KUCHING: Malaysia’s integrated offshore services providerYinson Holdings Bhd registered a profit after tax (PAT) of RM20.7 million for the first nine months ended October 31 for the financial year for 2011 (FY12).

According to the group in a press release, the earnings per share (EPS) was 28.58 sen, which was 76.5 per cent higher than RM11.7 million in the same corresponding period in FY2011.

This was mainly driven by higher contribution from marine transport business and gain from disposal of properties.

A filing with Bursa Malaysia showed that Yinson’s revenue for the first nine months of FY12 stood at RM549.9 million, increased by 12.4 per cent from RM489 million in the same period in FY11, mainly attributable to the increase in volume of sales from its trading and marine transport businesses.

On a quarterly basis, Yinson posted a PAT of RM8.07 million or translated EPS of 11.14 sen for the third quarter ended October 31 improved by 222 per cent compared with RM2.5 million posted in the same period last year.

Its revenue for the second quarter stood at RM194.5 million, which was 24.5 per cent higher than RM156.2 million registered in the same period last year.

Commenting on the latest financial result, Yinson’s chairman and managing director (MD), Lim Han Weng said the company’s marine transport business was growing well and expected to continue its growth momentum going forward given the favourable environment in the oil and gas industry regionally.

“The outlook of the global economy for the rest of 2011 has become significantly more uncertain following heightened downside risks in the advanced economies which could undermine the prospects for continued global growth.

“Barring unforeseen circumstances, we shall strive to sustain a satisfactory performance for the rest of the current financial year, which is ending January 31 next year,” Lim commented.

He pointed out that the company was constantly exploring business opportunities in the oil and gas industry in the region, particularly in Vietnam, Malaysia, Indonesia and Thailand, adding that the it was currently bidding for contracts worth RM800 million in the regional marine transport industry and that its existing orderbook stood at about RM1.25 billion in total.

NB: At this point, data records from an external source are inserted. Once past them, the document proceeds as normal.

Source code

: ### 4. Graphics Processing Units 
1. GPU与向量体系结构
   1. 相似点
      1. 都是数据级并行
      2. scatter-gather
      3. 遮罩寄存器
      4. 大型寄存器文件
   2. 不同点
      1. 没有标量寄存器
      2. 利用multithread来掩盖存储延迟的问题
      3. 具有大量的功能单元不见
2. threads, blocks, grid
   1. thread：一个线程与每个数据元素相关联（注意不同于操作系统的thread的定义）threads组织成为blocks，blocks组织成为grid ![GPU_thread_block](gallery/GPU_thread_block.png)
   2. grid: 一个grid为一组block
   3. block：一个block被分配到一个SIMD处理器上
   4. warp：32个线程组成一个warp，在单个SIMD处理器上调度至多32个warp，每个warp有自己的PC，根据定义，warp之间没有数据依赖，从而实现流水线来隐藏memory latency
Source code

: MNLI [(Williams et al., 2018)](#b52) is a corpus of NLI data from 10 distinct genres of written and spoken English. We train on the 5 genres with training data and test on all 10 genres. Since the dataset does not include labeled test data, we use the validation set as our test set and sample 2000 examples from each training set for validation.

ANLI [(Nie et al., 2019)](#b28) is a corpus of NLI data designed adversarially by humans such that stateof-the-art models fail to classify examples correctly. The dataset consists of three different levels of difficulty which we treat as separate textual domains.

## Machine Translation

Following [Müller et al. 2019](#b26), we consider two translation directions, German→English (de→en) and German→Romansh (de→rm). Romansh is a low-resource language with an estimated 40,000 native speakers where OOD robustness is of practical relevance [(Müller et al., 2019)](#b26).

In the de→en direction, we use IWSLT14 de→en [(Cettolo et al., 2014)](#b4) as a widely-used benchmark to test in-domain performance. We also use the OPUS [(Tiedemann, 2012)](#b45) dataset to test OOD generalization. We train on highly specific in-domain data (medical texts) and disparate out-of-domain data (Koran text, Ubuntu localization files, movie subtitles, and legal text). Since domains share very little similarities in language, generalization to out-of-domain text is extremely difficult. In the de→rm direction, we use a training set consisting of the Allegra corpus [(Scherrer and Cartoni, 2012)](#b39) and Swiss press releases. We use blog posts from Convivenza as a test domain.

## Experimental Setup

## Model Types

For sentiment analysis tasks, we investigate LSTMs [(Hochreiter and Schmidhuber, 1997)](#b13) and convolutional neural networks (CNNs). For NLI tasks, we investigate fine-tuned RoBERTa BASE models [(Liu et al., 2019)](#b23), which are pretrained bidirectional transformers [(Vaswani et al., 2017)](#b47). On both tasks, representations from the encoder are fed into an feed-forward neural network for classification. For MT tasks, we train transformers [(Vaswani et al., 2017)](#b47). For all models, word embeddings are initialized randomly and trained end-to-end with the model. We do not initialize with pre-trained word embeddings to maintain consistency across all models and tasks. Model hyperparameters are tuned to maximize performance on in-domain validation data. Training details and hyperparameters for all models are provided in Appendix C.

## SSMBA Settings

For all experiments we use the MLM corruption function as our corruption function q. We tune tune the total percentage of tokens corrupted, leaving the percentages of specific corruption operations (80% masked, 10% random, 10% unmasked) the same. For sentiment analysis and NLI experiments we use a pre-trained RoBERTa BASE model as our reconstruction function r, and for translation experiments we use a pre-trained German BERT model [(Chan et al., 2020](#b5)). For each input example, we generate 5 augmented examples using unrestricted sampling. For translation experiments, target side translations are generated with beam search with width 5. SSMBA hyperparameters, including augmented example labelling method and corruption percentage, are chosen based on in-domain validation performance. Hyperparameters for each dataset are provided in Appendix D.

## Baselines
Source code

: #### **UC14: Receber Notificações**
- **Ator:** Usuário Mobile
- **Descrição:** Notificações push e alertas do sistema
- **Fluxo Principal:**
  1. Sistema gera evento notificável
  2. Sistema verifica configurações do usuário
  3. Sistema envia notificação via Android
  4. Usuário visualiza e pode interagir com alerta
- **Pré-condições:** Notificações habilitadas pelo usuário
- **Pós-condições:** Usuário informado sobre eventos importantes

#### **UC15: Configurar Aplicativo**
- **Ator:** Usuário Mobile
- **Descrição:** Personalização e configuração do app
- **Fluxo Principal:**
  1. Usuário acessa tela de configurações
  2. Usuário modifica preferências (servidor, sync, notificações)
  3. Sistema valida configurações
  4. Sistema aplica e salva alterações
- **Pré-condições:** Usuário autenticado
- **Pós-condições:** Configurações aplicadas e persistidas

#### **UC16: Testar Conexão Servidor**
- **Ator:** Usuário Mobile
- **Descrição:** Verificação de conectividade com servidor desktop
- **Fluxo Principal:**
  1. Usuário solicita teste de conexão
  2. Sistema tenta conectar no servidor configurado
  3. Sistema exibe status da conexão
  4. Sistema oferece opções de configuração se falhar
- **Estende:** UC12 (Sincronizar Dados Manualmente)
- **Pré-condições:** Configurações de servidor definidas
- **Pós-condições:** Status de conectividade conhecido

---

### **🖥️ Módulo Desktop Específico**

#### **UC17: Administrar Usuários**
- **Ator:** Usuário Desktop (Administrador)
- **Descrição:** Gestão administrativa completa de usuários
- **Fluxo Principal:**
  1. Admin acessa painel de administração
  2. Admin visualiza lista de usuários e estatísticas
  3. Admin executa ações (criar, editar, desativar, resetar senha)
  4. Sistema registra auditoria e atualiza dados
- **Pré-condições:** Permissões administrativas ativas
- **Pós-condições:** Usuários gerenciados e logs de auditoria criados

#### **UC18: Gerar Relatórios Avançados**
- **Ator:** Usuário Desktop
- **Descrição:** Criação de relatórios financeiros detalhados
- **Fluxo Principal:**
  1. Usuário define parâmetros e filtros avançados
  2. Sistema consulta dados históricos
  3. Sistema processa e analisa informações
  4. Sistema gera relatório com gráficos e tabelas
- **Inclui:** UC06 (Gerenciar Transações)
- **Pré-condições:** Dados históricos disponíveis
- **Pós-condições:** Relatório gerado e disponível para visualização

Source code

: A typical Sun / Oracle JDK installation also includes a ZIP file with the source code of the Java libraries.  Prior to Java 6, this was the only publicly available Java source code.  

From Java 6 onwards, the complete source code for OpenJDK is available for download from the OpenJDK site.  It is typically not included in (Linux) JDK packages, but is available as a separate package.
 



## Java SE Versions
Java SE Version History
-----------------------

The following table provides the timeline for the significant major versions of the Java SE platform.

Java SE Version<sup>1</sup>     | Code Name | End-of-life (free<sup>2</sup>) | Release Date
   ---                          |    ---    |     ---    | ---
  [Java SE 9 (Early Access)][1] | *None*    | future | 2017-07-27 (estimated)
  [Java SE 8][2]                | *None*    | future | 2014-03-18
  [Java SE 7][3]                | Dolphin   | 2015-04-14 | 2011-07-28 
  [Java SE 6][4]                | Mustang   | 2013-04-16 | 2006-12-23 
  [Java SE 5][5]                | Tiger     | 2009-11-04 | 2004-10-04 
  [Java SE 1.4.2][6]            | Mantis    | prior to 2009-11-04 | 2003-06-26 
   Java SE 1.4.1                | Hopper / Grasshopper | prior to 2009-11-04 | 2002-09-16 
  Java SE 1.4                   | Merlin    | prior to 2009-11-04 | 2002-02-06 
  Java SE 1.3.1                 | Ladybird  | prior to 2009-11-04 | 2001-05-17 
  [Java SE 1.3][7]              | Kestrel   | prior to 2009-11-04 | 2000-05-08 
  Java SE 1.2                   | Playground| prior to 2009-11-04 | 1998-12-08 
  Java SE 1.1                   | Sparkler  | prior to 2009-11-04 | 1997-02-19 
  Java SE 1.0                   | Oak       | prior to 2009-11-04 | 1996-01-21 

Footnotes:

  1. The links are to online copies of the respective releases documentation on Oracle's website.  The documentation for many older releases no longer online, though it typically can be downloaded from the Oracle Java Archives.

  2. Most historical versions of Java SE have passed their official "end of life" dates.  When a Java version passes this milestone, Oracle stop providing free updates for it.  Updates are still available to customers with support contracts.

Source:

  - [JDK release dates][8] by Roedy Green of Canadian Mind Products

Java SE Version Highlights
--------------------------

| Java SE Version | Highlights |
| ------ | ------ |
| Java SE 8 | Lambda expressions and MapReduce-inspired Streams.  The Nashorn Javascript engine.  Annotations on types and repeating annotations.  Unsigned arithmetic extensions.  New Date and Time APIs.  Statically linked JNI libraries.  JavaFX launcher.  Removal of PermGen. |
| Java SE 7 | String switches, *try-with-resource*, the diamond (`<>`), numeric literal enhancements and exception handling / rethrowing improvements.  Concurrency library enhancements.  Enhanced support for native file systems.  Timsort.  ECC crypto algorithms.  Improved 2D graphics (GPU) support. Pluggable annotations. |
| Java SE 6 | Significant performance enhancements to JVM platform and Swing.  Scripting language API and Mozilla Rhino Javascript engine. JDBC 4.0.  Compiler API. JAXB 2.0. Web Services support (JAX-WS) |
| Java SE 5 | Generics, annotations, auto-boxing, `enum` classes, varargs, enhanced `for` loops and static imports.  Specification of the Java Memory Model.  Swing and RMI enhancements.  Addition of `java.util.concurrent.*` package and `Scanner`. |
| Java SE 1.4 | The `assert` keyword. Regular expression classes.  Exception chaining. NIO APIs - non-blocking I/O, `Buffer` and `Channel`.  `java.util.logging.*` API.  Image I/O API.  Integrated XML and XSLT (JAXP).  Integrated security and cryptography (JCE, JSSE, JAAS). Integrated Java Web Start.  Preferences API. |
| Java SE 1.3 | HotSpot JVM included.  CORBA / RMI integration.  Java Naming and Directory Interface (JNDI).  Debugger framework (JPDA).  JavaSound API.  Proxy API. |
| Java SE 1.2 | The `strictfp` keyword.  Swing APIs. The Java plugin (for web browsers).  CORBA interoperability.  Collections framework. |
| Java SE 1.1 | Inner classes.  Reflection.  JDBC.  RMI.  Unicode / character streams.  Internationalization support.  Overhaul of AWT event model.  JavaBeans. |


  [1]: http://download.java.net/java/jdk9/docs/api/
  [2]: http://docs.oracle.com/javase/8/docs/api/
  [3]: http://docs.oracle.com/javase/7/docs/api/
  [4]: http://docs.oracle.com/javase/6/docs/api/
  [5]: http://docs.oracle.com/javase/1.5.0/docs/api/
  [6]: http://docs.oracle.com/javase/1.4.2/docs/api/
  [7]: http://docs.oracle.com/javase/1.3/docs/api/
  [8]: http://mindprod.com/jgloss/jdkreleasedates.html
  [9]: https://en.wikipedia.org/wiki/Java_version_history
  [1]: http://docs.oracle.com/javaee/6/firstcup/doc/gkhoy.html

In addition to the financial result, Yinson’s 49 per cent owned subsidiary, PTSC South East Asia Pte Ltd, had in September secured loan facilities from UOB Group and Oversea-Chinese Banking Corporation Limited (OCBC) in Singapore for a total loan amount of US$105 million (equivalent to about RM334.2 million) with a payment term of seven years for its floating storage and off-loading (FSO) facility.

In June it had secured a bareboat charter contract for the provision and charter of a FSO worth an estimated US$331 million (equivalent to about RM1.01 billion) from PetroVietnam Technical Services Corporation for a firm period of 10 years with the option to extend for another 10 years.